[Collected data]
________________________________________
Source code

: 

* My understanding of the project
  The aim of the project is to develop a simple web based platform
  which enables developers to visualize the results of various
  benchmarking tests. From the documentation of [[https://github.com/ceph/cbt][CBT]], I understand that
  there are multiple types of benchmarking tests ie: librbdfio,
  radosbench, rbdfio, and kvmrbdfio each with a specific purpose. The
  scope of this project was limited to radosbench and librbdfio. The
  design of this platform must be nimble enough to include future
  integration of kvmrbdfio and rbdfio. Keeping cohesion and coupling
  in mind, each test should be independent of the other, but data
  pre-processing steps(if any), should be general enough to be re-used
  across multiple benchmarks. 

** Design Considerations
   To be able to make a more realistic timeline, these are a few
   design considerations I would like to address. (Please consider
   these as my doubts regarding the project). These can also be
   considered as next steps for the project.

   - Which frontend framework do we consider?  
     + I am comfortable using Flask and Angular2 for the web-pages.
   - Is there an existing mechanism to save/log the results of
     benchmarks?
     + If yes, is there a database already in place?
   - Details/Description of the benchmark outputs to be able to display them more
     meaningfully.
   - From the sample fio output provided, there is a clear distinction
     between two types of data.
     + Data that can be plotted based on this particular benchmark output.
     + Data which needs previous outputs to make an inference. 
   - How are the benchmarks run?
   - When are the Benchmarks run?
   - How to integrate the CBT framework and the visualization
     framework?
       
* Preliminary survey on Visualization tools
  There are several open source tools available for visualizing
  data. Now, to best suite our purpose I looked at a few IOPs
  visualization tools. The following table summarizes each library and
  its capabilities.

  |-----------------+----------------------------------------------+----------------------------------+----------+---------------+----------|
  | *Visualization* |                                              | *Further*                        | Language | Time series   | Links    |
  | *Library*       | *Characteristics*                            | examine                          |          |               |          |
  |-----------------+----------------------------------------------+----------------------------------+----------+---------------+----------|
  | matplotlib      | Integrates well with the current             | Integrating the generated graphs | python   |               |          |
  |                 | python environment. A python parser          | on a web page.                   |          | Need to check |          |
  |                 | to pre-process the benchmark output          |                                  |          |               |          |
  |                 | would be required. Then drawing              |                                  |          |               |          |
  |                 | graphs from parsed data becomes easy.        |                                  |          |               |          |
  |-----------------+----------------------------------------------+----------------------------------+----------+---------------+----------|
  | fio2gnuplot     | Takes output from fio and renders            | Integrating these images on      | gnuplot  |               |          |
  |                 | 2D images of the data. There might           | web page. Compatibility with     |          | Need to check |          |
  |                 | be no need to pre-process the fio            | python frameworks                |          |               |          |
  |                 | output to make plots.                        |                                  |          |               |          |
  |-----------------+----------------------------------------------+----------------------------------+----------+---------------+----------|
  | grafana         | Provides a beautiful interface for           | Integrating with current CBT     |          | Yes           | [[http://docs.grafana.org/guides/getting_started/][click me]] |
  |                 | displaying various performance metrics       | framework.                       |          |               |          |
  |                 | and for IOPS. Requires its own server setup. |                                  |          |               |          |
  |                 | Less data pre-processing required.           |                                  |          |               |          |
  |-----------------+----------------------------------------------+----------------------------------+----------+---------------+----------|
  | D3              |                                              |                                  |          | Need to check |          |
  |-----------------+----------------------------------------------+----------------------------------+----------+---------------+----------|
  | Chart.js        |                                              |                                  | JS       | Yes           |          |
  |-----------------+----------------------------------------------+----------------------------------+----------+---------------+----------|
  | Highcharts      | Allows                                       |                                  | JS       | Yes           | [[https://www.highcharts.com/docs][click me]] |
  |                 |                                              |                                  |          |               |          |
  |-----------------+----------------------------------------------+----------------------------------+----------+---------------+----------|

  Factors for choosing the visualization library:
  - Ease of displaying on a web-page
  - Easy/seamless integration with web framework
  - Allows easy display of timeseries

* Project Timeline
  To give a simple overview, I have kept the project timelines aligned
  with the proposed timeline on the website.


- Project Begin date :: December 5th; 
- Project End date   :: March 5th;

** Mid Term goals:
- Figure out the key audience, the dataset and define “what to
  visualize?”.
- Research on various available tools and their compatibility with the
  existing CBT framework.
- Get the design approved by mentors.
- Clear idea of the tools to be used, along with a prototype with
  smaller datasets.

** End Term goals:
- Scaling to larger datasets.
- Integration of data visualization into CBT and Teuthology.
________________________________________
About this task:
Isolate the lines above that contain the word "types" and copy them.

Task answer:
  there are multiple types of benchmarking tests ie: librbdfio,
     between two types of data.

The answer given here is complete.